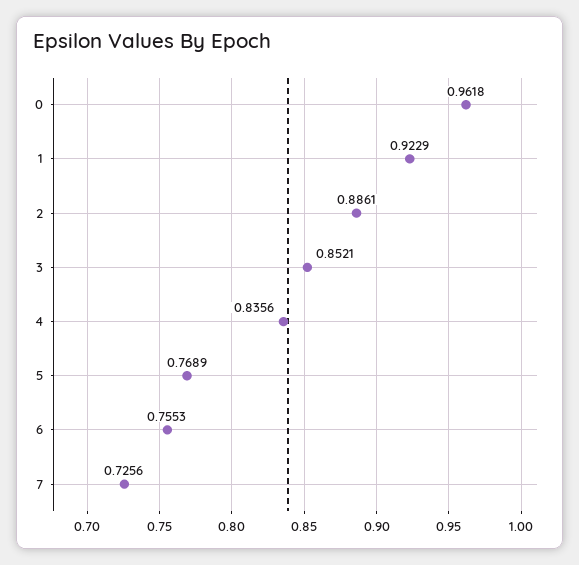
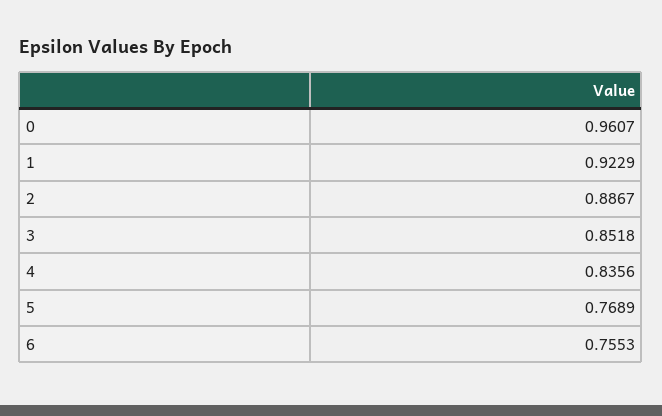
  {
-   "0": 0.9618,
+   "0": 0.9607,
    "1": 0.9229,
-   "2": 0.8861,
+   "2": 0.8867,
-   "3": 0.8521,
+   "3": 0.8518,
    "4": 0.8356,
    "5": 0.7689,
-   "6": 0.7553,
+   "6": 0.7553
-   "7": 0.7256
  }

• _Problem requirements_:
Your answer should copy the listing word for word, with no pictures in it.

• _The completed task_:
  {
-   "0": 0.9618,
+   "0": 0.9607,
    "1": 0.9229,
-   "2": 0.8861,
+   "2": 0.8867,
-   "3": 0.8521,
+   "3": 0.8518,
    "4": 0.8356,
    "5": 0.7689,
-   "6": 0.7553,
+   "6": 0.7553
-   "7": 0.7256
  }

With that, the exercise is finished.